Walk fewer steps but faster for heart health

walkingWalking faster and not so far may be all you need to keep healthy.

The accepted goal of 10,000 steps a day might not be so necessary.

Walking 3,000 steps at a brisk pace and then even 4,000 more at a slower one could be just what you need.

A new study at Oregon State University says: Brisk walking and limiting sedentary time helps cholesterol and other health risks.


“A good target for healthy adults is 150 minutes per week spent at 100 or more steps per minute,” says John Schuna Jr., assistant professor of kinesiology at the College department of Public Health and Human Sciences.

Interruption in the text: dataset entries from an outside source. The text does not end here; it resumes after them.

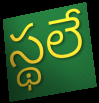
స్థలే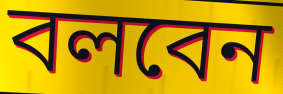
বলবেনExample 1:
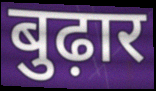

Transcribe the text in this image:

बुढ़ार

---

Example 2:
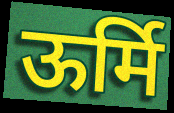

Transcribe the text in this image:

ऊर्मि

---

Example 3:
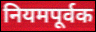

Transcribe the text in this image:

नियमपूर्वक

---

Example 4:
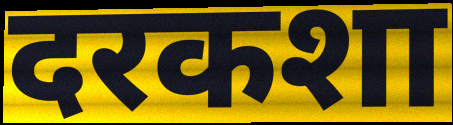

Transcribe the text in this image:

दरकशा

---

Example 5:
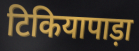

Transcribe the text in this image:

टिकियापाड़ा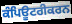
ਕੰਪਿਊਟਰੀਕਰਨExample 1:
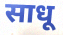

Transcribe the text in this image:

साधू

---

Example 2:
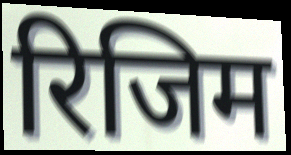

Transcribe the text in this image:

रिजिम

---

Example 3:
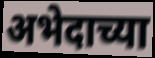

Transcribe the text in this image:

अभेदाच्या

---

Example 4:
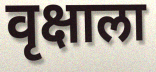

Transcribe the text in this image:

वृक्षाला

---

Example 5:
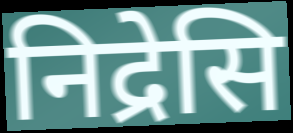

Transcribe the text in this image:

निद्रेसिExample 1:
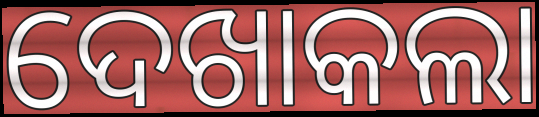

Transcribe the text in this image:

ଦେଖାକଲା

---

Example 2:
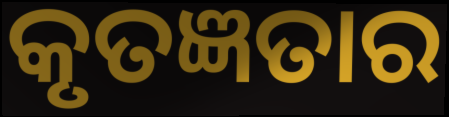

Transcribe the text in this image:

କୃତଜ୍ଞତାର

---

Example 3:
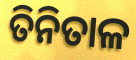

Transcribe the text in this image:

ତିନିତାଳ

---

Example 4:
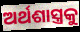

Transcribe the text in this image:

ଅର୍ଥଶାସ୍ତ୍ରକୁ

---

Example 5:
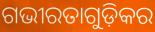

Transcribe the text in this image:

“And in terms of time spent sedentary, less is better – you want to spend as little time not moving as possible within reason”, he adds.

The researchers analysed data from 3,388 participants aged 20 and older in a National Health and Nutrition Examination Survey.

They looked at waist circumference, blood pressure, fasting glucose, insulin and cholesterol levels as well as body mass index.

All groups showed a link between walking more briskly and favourable readings in the heart metabolic risk categories.

“A person who averages 10,000 or more steps/day typically accumulates at least 150 minutes a week of moderate to vigorous activity,” Schuna says.


Now it has been found that aerobic activity should take place in bouts of at least 10 minutes which are repeated.

“That aside, averaging 10,000 or more steps/day puts you in the top 15 percent of adults in terms of step-defined physical activity,” he stresses.

Schuna sees a future in which wearable fitness trackers will feature apps that make minute-by-minute data available to the user, as research-grade accelerometers now do to scientists.

Personalised medicine

“That’s along this paradigm of personalized medicine,” he says.

“The physical activity and sleep data we collect from wearable devices will be used to track compliance to individualized behavior prescriptions while attempting to optimize each individual’s health.”

The findings are published in the journal Medicine & Science in Sports & Exercise.